2. Водопьяный переулок

   В середине сентября 1922 года я приехал в Москву и поселился в помещении Вхутемаса на улице Кирова, тогда еще Мясницкой.
   День был не по-осеннему жаркий. По улицам несло мелкий пестрый сор. Здания еще ждали ремонта, краска на них облупилась. На углах торговали с лотков оборотистые приобретатели, так и не ставшие Морозовыми и Прохоровыми. Звонкое имя "Моссельпром" звенело в ушах.
   В Сокольниках играли в футбол. На Сухаревке стояла непротолченная труба народа: здесь на ходу срезали подметки. Длинный книжный развал около МГУ привлекал молодежь; студенты поражали худобой и неистребимой веселостью. За заставами дымила индустриальная Москва.
   Вскоре я вместе с Родченко, Асеевым, художником Пальмовым и другими товарищами уже был в Водопьяном переулке, узеньком и коротком, в двух минутах ходьбы от Вхутемаса,- в квартире Лили Юрьевны и Осипа Максимовича Брик.
   Передняя-коридор была длинна, узка и тесна от заставленных вещей: в квартире жило несколько семей.
   Лили Юрьевны в Москве в это время не было. Но в ее большой комнате уже собралось много народу. Вечер был душный, окна были открыты, но занавески, кажется, шелковые, зеленые, длинные, были спущены: на улице стояла плотная стена пыли. Зеркало в человеческий рост отражало входящих. Наверху платяного шкафа лежали свернутые в трубку плакаты РОСТА.

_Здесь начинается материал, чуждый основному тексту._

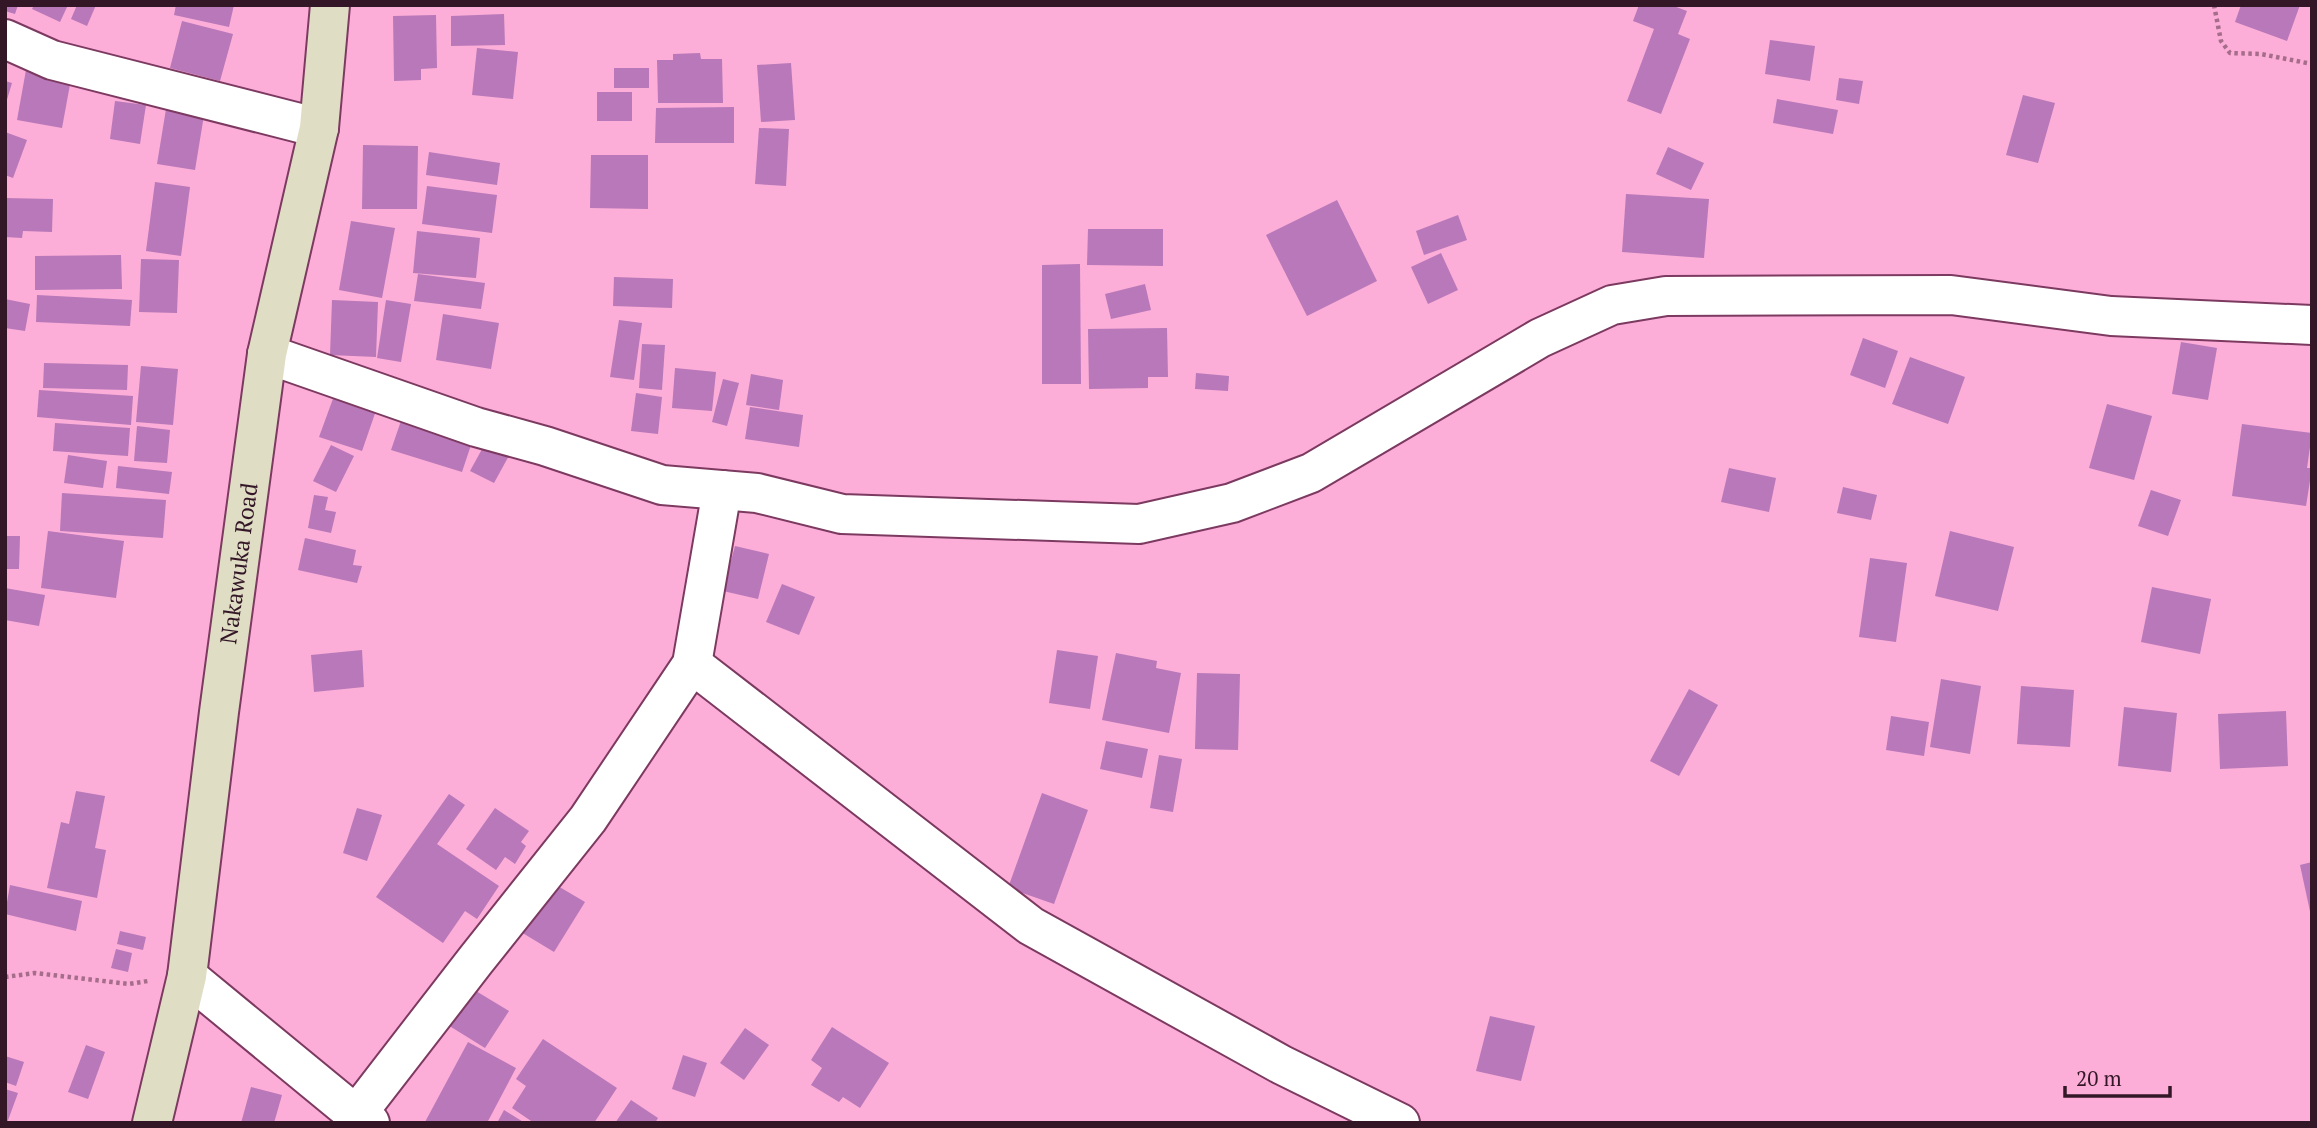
<svg xmlns="http://www.w3.org/2000/svg" width="2317" height="1128" font-family="'PT Serif',serif">
  <style>
    .building { fill: #b878b9 }
    .lines { fill: none; stroke-linecap: round; stroke-linejoin: round }
    .minor-casing { stroke: #7c3a61; stroke-width: 42 }
    .secondary-casing { stroke: #7c3a61; stroke-width: 42 }
    .path { stroke: #a66d8b; stroke-width: 4.5; stroke-dasharray: 3.5 3.5; stroke-linecap: butt }
    .minor { stroke: #fff; stroke-width: 38 }
    .secondary { stroke: #dfddc4; stroke-width: 38 }
    .labels { text-anchor: middle; stroke-width: 5; stroke-linejoin: round; paint-order: stroke }
    .street-label { font-size: 23px; fill: #341727; stroke: #fcaed8 }
  </style>
  <rect width="100%" height="100%" fill="#fcaed8"/>
  <g class="building">
    <path d="M5 5H18L15 14 5 11Z"/>
    <path d="M34 5H68L60 22 32 9Z"/>
    <path d="M77 5H96L87 26 71 19Z"/>
    <path d="M176 5H234L229 27 174 15Z"/>
    <path d="M1639 5H1671L1687 11 1678 34 1690 39 1661 114 1627 101 1654 29 1633 21Z"/>
    <path d="M2241 5H2300L2287 41 2235 22Z"/>
    <path d="M504 14 505 45 451 46V16Z"/>
    <path d="M436 15 437 68 421 69V80L394 81 393 16Z"/>
    <path d="M182 21 233 34 220 81 170 68Z"/>
    <path d="M1770 40 1815 46 1810 81 1765 74Z"/>
    <path d="M477 48 518 52 513 99 472 95Z"/>
    <path d="M700 53 701 59H722L723 103H658L657 60H673V54Z"/>
    <path d="M791 63 795 120 761 122 757 65Z"/>
    <rect x="614" y="68" width="35" height="20"/>
    <path d="M26 70 71 79 62 128 17 120Z"/>
    <path d="M1839 78 1863 81 1859 104 1836 100Z"/>
    <path d="M5 81 12 83 6 103H5Z"/>
    <rect x="597" y="92" width="35" height="29"/>
    <path d="M2023 95 2055 103 2038 163 2006 155Z"/>
    <path d="M1777 99 1838 110 1833 134 1773 123Z"/>
    <path d="M115 101 146 105 140 144 110 139Z"/>
    <path d="M167 103 205 109 195 170 157 164Z"/>
    <path d="M734 107V143H655L656 108Z"/>
    <path d="M759 128 789 129 786 186 755 184Z"/>
    <path d="M5 132 27 140 13 178 5 175Z"/>
    <path d="M363 145 418 146 417 209H362Z"/>
    <path d="M1668 147 1704 163 1691 190 1656 174Z"/>
    <path d="M429 152 500 163 497 185 426 175Z"/>
    <path d="M591 155H648V209L590 208Z"/>
    <path d="M155 182 190 187 181 256 146 251Z"/>
    <path d="M427 186 497 195 492 233 422 224Z"/>
    <path d="M1626 194 1709 199 1704 258 1622 252Z"/>
    <path d="M5 198 53 199 52 232 23 231 22 238 5 237Z"/>
    <path d="M1337 200 1377 281 1307 316 1266 235Z"/>
    <path d="M1458 215 1467 240 1424 255 1416 231Z"/>
    <path d="M351 221 395 228 382 298 339 290Z"/>
    <path d="M1088 229H1163V266L1087 265Z"/>
    <path d="M417 231 480 238 476 278 413 273Z"/>
    <path d="M1441 253 1458 290 1428 304 1411 267Z"/>
    <path d="M121 255 122 289 35 290V256Z"/>
    <path d="M141 259 179 260 177 313 139 312Z"/>
    <path d="M1080 264 1081 384H1042V265Z"/>
    <path d="M418 274 485 283 481 309 414 301Z"/>
    <path d="M614 277 673 279 672 308 613 306Z"/>
    <path d="M1145 284 1151 310 1111 319 1105 294Z"/>
    <path d="M37 295 132 300 130 326 36 322Z"/>
    <path d="M5 299 30 304 25 331 5 328Z"/>
    <path d="M332 300 378 302 376 357 330 355Z"/>
    <path d="M386 300 411 304 401 362 377 358Z"/>
    <path d="M443 314 499 323 491 369 436 360Z"/>
    <path d="M619 320 642 323 634 380 610 377Z"/>
    <path d="M1167 328 1168 377H1148V388L1089 389 1088 329Z"/>
    <path d="M1863 338 1898 351 1885 388 1850 375Z"/>
    <path d="M2181 342 2217 348 2208 400 2172 394Z"/>
    <path d="M642 344 665 345 662 390 639 388Z"/>
    <path d="M1910 357 1965 377 1948 424 1892 404Z"/>
    <path d="M44 363 128 365 127 390 43 388Z"/>
    <path d="M141 366 178 369 173 425 136 422Z"/>
    <path d="M675 368 716 372 712 411 672 408Z"/>
    <path d="M1196 373 1229 376 1228 391 1195 389Z"/>
    <path d="M751 374 783 380 779 410 746 405Z"/>
    <path d="M723 379 739 383 727 426 712 422Z"/>
    <path d="M338 385 380 399 362 451 319 437Z"/>
    <path d="M39 390 133 396 131 425 37 417Z"/>
    <path d="M636 393 662 397 658 434 631 431Z"/>
    <path d="M2107 404 2152 416 2134 480 2089 468Z"/>
    <path d="M750 407 803 415 799 447 745 439Z"/>
    <path d="M402 418 473 439 462 472 391 450Z"/>
    <path d="M55 423 130 428 128 456 53 451Z"/>
    <path d="M2242 424 2312 433 2307 468H2312L2306 506 2232 496Z"/>
    <path d="M137 426 170 430 167 463 134 461Z"/>
    <path d="M487 440 511 452 494 483 470 471Z"/>
    <path d="M331 445 354 456 336 492 313 481Z"/>
    <path d="M68 455 107 461 103 488 64 483Z"/>
    <path d="M118 466 172 472 169 494 116 488Z"/>
    <path d="M1729 468 1776 478 1769 512 1721 502Z"/>
    <path d="M1843 487 1877 495 1871 520 1837 513Z"/>
    <path d="M2151 490 2181 500 2168 536 2138 526Z"/>
    <path d="M62 493 166 500 163 538 60 531Z"/>
    <path d="M314 495 328 497 325 510 336 512 331 533 308 528Z"/>
    <path d="M48 531 124 541 116 598 41 588Z"/>
    <path d="M1950 531 2014 547 1998 611 1935 596Z"/>
    <path d="M5 536H20L19 569H5Z"/>
    <path d="M305 538 356 550 353 565 362 566 357 583 298 570Z"/>
    <path d="M735 546 769 554 758 599 723 591Z"/>
    <path d="M1870 558 1907 563 1896 642 1859 637Z"/>
    <path d="M782 584 815 597 799 635 766 622Z"/>
    <path d="M2152 587 2211 599 2200 654 2141 642Z"/>
    <path d="M5 588 45 595 39 626 5 620Z"/>
    <path d="M362 650 364 687 314 692 311 655Z"/>
    <path d="M1057 650 1098 656 1090 709 1049 703Z"/>
    <path d="M1116 653 1157 661 1156 668 1181 673 1169 733 1102 720Z"/>
    <path d="M1197 673 1240 674 1238 750 1195 749Z"/>
    <path d="M1941 679 1981 686 1970 754 1930 747Z"/>
    <path d="M2021 686 2074 690 2070 747 2017 744Z"/>
    <path d="M1689 689 1718 705 1679 776 1650 761Z"/>
    <path d="M2124 707 2177 713 2171 772 2118 766Z"/>
    <path d="M2286 711 2288 766 2220 769 2218 714Z"/>
    <path d="M1891 716 1929 722 1924 756 1886 750Z"/>
    <path d="M1106 741 1148 749 1142 778 1100 769Z"/>
    <path d="M1159 755 1182 759 1173 812 1150 808Z"/>
    <path d="M76 791 105 796 95 848 106 850 97 898 47 888 61 822 69 824Z"/>
    <path d="M1042 793 1088 810 1054 904 1008 888Z"/>
    <path d="M449 794 465 805 437 844 499 886 477 919 465 911 443 943 376 897Z"/>
    <path d="M357 808 382 815 367 861 343 853Z"/>
    <path d="M495 808 529 831 521 842 526 846 515 864 505 857 496 870 466 849Z"/>
    <path d="M2312 862V916H2311L2300 865Z"/>
    <path d="M546 879 585 902 554 952 516 929Z"/>
    <path d="M10 885 82 901 76 931 5 914Z"/>
    <path d="M120 931 146 937 143 950 117 944Z"/>
    <path d="M116 949 132 953 128 972 111 968Z"/>
    <path d="M466 985 509 1011 485 1048 443 1022Z"/>
    <path d="M1490 1016 1535 1026 1521 1081 1476 1071Z"/>
    <path d="M832 1027 889 1063 860 1108 843 1097 839 1102 811 1085 822 1068 811 1060Z"/>
    <path d="M745 1028 769 1045 744 1080 720 1063Z"/>
    <path d="M543 1039 617 1088 594 1123 579 1121 578 1123H534L512 1108 526 1086 516 1079Z"/>
    <path d="M468 1042 516 1068 487 1123H427L425 1122Z"/>
    <path d="M86 1045 105 1052 88 1099 68 1092Z"/>
    <path d="M683 1055 707 1063 695 1097 672 1089Z"/>
    <path d="M5 1056 24 1062 16 1086 5 1082Z"/>
    <path d="M251 1087 282 1095 274 1123H241Z"/>
    <path d="M5 1089 18 1093 7 1123H5Z"/>
    <path d="M631 1100 658 1118 655 1123H615Z"/>
    <path d="M504 1110 525 1123H497Z"/>
  </g>
  <g class="lines">
    <defs>
      <g id="minor">
        <path d="M5 39 52 60 319 128"/>
        <path d="M267 354 476 427 545 446 662 485 757 493 842 514 1139 524 1232 503 1311 473 1540 338 1612 305 1666 296 1951 295 2111 316 2312 325"/>
        <path d="M692 664 1031 926 1282 1065 1400 1123"/>
        <path d="M187 976 356 1115 370 1123"/>
        <path d="M356 1115 475 961 588 819 692 664 722 490"/>
      </g>
      <g id="secondary">
        <path id="s1" d="M152 1123 187 976 219 712 267 354 319 128 330 5"/>
      </g>
    </defs>
    <use href="#minor" class="minor-casing"/>
    <use href="#secondary" class="secondary-casing"/>
    <g class="path">
      <path d="M2214 5 2221 41 2230 53 2261 54 2312 64"/>
      <path d="M5 977 35 973 129 984 148 981"/>
    </g>
    <use href="#minor" class="minor"/>
    <use href="#secondary" class="secondary"/>
  </g>
  <g class="labels">
    <g class="street-label">
      <text dy="8" stroke="none"><textPath href="#s1" startOffset="567">Nakawuka Road</textPath></text>
    </g>
  </g>
  <rect width="2317" height="1128" fill="none" stroke="#341727" stroke-width="14"/>
  <path d="M2065 1086v10h105v-10" fill="none" stroke="#341727" stroke-width="3.5"/>
  <text x="2076" y="1086" font-size="21" fill="#341727" stroke="#fcaed8" stroke-width="5" paint-order="stroke">20 m</text>
</svg>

   Осип Максимович и Маяковский хозяйничали сами. Тут я познакомился с Владимиром Владимировичем. С О. М. Брик я познакомился еще на вокзале.
   Маяковский тогда ходил остриженный под машинку - высокий, складный человек, хорошо оборудованный для ходьбы, красивый и прочный, выносливый, как думалось мне, на много десятилетий вперед. В каком он был костюме - не помню, но казался вросшим в него, и костюм был рад служить этому органически опрятному человеку.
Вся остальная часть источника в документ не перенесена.